Stored items from a collection
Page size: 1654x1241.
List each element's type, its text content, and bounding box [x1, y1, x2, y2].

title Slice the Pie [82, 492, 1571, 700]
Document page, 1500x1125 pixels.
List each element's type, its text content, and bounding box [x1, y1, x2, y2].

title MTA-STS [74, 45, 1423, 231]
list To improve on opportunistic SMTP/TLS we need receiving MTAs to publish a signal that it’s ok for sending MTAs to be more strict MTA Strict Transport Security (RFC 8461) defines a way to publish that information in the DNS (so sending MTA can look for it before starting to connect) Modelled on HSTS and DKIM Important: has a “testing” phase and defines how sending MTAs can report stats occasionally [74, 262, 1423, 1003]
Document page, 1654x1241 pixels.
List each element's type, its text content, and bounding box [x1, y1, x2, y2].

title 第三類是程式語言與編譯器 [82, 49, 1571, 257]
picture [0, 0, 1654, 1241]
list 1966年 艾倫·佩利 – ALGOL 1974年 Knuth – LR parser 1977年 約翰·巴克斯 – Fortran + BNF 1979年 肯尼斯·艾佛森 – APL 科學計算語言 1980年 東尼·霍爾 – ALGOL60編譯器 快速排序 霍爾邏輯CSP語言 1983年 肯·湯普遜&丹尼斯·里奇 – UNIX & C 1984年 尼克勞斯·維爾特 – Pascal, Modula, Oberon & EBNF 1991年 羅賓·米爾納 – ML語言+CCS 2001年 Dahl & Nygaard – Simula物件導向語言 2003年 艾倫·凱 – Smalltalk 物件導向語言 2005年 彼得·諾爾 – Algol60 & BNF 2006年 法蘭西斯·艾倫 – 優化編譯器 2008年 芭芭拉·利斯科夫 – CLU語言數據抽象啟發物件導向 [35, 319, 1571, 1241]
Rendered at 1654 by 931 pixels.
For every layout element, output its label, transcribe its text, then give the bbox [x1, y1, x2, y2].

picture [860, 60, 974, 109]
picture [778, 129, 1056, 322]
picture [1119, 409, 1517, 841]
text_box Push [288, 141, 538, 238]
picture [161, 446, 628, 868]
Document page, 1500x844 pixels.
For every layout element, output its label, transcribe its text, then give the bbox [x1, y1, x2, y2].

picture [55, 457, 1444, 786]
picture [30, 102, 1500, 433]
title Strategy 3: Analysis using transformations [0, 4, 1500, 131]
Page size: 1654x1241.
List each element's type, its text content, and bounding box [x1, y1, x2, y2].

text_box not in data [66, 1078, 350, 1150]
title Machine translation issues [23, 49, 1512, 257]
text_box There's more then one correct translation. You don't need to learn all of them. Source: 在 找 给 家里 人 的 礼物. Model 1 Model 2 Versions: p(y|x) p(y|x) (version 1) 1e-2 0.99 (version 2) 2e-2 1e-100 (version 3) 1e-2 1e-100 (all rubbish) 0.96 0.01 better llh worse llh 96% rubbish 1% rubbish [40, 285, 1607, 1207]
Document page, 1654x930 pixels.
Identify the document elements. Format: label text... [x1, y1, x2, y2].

» **DIRECTIONS**: Put each line of the material above into a JSON list of strings, with one string per line and blank lines omitted.

» **ANSWER IN FULL**:
[
  "Page size: 1654x1241.",
  "List each element's type, its text content, and bounding box [x1, y1, x2, y2].",
  "title Slice the Pie [82, 492, 1571, 700]",
  "Document page, 1500x1125 pixels.",
  "List each element's type, its text content, and bounding box [x1, y1, x2, y2].",
  "title MTA-STS [74, 45, 1423, 231]",
  "list To improve on opportunistic SMTP/TLS we need receiving MTAs to publish a signal that it’s ok for sending MTAs to be more strict MTA Strict Transport Security (RFC 8461) defines a way to publish that information in the DNS (so sending MTA can look for it before starting to connect) Modelled on HSTS and DKIM Important: has a “testing” phase and defines how sending MTAs can report stats occasionally [74, 262, 1423, 1003]",
  "Document page, 1654x1241 pixels.",
  "List each element's type, its text content, and bounding box [x1, y1, x2, y2].",
  "title 第三類是程式語言與編譯器 [82, 49, 1571, 257]",
  "picture [0, 0, 1654, 1241]",
  "list 1966年 艾倫·佩利 – ALGOL 1974年 Knuth – LR parser 1977年 約翰·巴克斯 – Fortran + BNF 1979年 肯尼斯·艾佛森 – APL 科學計算語言 1980年 東尼·霍爾 – ALGOL60編譯器 快速排序 霍爾邏輯CSP語言 1983年 肯·湯普遜&丹尼斯·里奇 – UNIX & C 1984年 尼克勞斯·維爾特 – Pascal, Modula, Oberon & EBNF 1991年 羅賓·米爾納 – ML語言+CCS 2001年 Dahl & Nygaard – Simula物件導向語言 2003年 艾倫·凱 – Smalltalk 物件導向語言 2005年 彼得·諾爾 – Algol60 & BNF 2006年 法蘭西斯·艾倫 – 優化編譯器 2008年 芭芭拉·利斯科夫 – CLU語言數據抽象啟發物件導向 [35, 319, 1571, 1241]",
  "Rendered at 1654 by 931 pixels.",
  "For every layout element, output its label, transcribe its text, then give the bbox [x1, y1, x2, y2].",
  "picture [860, 60, 974, 109]",
  "picture [778, 129, 1056, 322]",
  "picture [1119, 409, 1517, 841]",
  "text_box Push [288, 141, 538, 238]",
  "picture [161, 446, 628, 868]",
  "Document page, 1500x844 pixels.",
  "For every layout element, output its label, transcribe its text, then give the bbox [x1, y1, x2, y2].",
  "picture [55, 457, 1444, 786]",
  "picture [30, 102, 1500, 433]",
  "title Strategy 3: Analysis using transformations [0, 4, 1500, 131]",
  "Page size: 1654x1241.",
  "List each element's type, its text content, and bounding box [x1, y1, x2, y2].",
  "text_box not in data [66, 1078, 350, 1150]",
  "title Machine translation issues [23, 49, 1512, 257]",
  "text_box There's more then one correct translation. You don't need to learn all of them. Source: 在 找 给 家里 人 的 礼物. Model 1 Model 2 Versions: p(y|x) p(y|x) (version 1) 1e-2 0.99 (version 2) 2e-2 1e-100 (version 3) 1e-2 1e-100 (all rubbish) 0.96 0.01 better llh worse llh 96% rubbish 1% rubbish [40, 285, 1607, 1207]",
  "Document page, 1654x930 pixels.",
  "Identify the document elements. Format: label text... [x1, y1, x2, y2]."
]